La loi sur l’égalité porte ses fruits

L’affaire n’est pas close pour autant. «Je pars du principe que des dommages et intérêts vont être réclamés à l’Hôpital de l’Île», déclare Zita Küng, célèbre juriste suisse et militante des droits des femmes. L’affaire montre en outre la voie à d’autres femmes médecins et issues d’autres professions qui sont victimes de discrimination. C’est en effet la première fois qu’un employeur est condamné en Suisse pour discrimination à la promotion. Normalement, dans ce genre de cas, les parties s’entendent sur un accord et l’employeur n’est pas condamné [7].
«Le jugement rendu dans l’affaire Urwyler montre que la loi sur l’égalité n’est plus un tigre de papier inoffensif, mais que les employeurs qui discriminent les femmes peuvent effectivement être poursuivis», explique la juriste Zita Küng. Il est important que les services RH et les médecins occupant des postes de direction se penchent désormais sur la question et apprennent à mettre en œuvre l’égalité dans leur domaine de manière concrète et avérée. Car cela n’a pas été suffisamment fait par le passé – notamment en médecine. En effet, si les femmes représentent 45,7% du corps médical, seuls 15% des postes de direction sont occupés par elles aujourd’hui [8].
Pour les femmes médecins qui se trouvent aujourd’hui dans une situation similaire à celle de Natalie Urwyler il y a dix ans, le jugement de Berne est une bonne nouvelle. La juriste Zita Küng met toutefois en garde: «Cela ne signifie pas que des centaines de femmes médecins discriminées obtiendront gain de cause simplement en portant plainte.» Le problème est qu’une telle action en justice pour discrimination représente un risque financier considérable et la plupart ne peuvent guère s’engager dans cette voie sans soutien. «De mon point de vue, les associations professionnelles ont donc aussi un rôle à jouer. L’asmac et les sociétés de discipline médicale doivent combattre les discriminations comme celles subies par Mme Urwyler par le biais de l’action collective», demande l’ancienne responsable du bureau de l’égalité de la ville de Zurich.

Une plus grande transparence est nécessaire

L’association des femmes médecins suisses, «Medical Women Switzerland», dont Natalie Urwyler est aujourd’hui elle-même assesseure au comité, est du même avis.
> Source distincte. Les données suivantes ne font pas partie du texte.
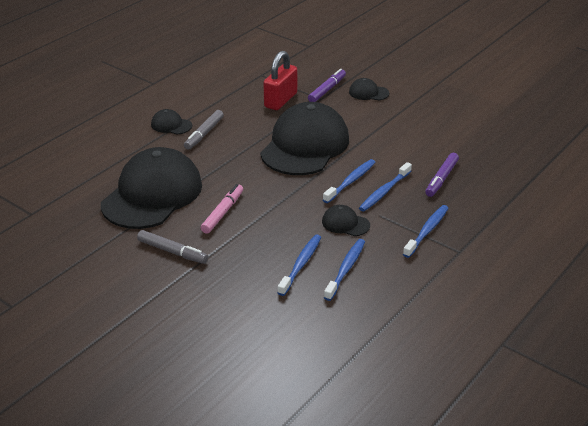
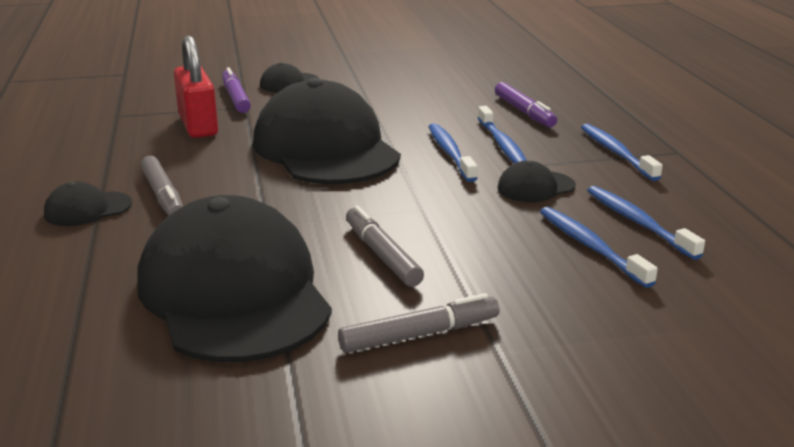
camera: 50 degrees left, 10 degrees down
(223, 213) = (382, 255): pink marker -> grey marker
Les coprésidentes de l’association, Daniela Zeller et Maki Kashiwagi, écrivent: «La mesure principale qui s’impose désormais est d’accroître la transparence: dans les procédures de sélection pour une promotion, dans les salaires, dans l’attribution des subventions, dans la distribution des fonds du pool et bien plus encore.»
Le jugement bernois marque un tournant pour les femmes médecins victimes de discrimination en Suisse. Un coup d’œil sur les directions de nombreux hôpitaux en Suisse montre toutefois qu’il reste encore beaucoup à faire en matière d’égalité.